Two-center Interferences in Photoionization of Dissociating H$_2^+$ Molecule

TL;DR

This paper investigates two-center interference effects in the photoionization of a dissociating H$_2^+$ molecule using ultrashort VUV laser pulses, combining numerical simulations and an analytical model to analyze interference oscillations and nuclear wavepacket dynamics.

Contribution

It introduces a combined numerical and analytical approach to study interference effects in molecular ionization and demonstrates how to extract nuclear wavepacket information from interference patterns.

Findings

Interference oscillations depend on the time delay between pulses.

Resonance with the $\sigma_g - \sigma_u$ transition is crucial.

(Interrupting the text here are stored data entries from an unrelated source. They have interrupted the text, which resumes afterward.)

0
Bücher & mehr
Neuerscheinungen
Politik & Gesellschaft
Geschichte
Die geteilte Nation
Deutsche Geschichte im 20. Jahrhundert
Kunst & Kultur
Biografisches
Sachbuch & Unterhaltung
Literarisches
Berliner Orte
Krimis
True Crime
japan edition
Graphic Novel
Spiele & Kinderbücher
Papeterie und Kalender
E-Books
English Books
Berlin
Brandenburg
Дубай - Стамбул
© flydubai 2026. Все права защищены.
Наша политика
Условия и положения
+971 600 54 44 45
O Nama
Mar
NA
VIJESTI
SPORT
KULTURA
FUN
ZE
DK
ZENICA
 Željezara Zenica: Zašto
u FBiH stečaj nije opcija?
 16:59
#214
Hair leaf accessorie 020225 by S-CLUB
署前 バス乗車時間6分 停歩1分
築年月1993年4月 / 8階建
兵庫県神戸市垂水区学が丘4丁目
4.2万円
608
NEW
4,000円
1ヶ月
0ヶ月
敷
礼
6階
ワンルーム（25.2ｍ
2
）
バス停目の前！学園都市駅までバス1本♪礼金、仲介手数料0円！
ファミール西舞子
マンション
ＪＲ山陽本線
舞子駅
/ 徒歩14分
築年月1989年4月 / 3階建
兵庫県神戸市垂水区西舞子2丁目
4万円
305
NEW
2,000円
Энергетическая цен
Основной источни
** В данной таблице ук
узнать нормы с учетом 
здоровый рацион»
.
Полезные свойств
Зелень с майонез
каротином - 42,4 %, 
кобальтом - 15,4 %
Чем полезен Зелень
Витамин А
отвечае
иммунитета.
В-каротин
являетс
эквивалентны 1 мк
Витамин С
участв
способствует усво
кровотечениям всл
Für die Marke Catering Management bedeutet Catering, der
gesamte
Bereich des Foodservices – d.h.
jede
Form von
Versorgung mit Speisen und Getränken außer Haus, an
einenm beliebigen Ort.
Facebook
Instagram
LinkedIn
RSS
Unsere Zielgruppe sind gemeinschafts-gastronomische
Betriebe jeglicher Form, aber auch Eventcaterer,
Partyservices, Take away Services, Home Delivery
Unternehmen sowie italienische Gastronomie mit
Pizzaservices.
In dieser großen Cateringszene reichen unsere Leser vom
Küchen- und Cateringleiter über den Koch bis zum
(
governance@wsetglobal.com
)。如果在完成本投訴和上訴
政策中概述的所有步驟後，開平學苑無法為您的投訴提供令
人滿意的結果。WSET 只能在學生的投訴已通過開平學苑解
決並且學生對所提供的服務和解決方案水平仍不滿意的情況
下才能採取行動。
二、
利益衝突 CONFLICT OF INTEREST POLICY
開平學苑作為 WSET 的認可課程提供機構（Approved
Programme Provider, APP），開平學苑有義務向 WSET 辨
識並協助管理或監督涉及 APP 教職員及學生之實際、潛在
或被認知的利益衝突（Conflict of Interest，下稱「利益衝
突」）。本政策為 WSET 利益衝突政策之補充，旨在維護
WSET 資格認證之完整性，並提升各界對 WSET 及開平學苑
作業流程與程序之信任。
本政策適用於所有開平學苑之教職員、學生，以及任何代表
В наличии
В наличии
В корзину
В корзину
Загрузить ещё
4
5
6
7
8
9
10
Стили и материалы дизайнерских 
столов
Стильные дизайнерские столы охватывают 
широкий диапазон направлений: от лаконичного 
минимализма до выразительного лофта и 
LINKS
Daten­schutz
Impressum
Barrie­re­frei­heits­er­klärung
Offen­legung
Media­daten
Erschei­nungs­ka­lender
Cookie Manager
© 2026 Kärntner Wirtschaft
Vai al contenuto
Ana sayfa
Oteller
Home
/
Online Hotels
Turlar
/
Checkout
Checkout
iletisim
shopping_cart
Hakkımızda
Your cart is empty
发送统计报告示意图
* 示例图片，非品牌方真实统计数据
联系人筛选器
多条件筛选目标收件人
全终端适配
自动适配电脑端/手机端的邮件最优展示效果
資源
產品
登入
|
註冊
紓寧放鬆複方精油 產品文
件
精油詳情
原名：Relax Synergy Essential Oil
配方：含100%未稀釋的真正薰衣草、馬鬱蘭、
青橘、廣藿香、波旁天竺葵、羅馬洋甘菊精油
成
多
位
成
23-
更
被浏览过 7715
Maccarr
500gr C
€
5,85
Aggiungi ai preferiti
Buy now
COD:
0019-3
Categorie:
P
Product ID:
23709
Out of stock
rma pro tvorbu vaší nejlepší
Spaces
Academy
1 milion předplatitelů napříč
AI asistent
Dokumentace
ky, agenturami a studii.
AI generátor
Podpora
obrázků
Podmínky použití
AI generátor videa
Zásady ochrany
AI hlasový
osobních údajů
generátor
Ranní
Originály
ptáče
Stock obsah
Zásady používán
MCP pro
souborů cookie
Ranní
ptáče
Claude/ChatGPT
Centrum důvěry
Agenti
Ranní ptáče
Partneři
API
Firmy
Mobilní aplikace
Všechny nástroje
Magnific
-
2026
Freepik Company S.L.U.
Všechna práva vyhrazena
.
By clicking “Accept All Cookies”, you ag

Nuclear wavepacket spreading reduces oscillation amplitudes.

Abstract

We analyze two-center interference effects in the yields of ionization of a dissociating hydrogen molecular ion by an ultrashort VUV laser pulse. To this end, we performed numerical simulations of the time-dependent Schr\"odinger equation for a H$_2^+$ model ion interacting with two time-delayed laser pulses. The scenario considered corresponds to a pump-probe scheme, in which the first (pump) pulse excites the molecular ion to the first excited dissociative state and the second (probe) pulse ionizes the electron as the ion dissociates. The results of our numerical simulations for the ionization yield as a function of the time delay between the two pulses exhibit characteristic oscillations due to interferences between the partial electron waves emerging from the two protons in the dissociating hydrogen molecular ion. We show that the photon energy of the pump pulse should be in resonance with the $\sigma_g - \sigma_u$ transition and the pump pulse duration should not exceed 5 fs in order to generate a well confined nuclear wavepacket. The spreading of the nuclear wavepacket during the dissociation is found to cause a decrease of the amplitudes of the oscillations as the time delay increases. We develop an analytical model to fit the oscillations and show how dynamic information about the nuclear wavepacket, namely velocity, mean internuclear distance and spreading, can be retrieved from the oscillations. The predictions of the analytical model are tested well against the results of our numerical simulations.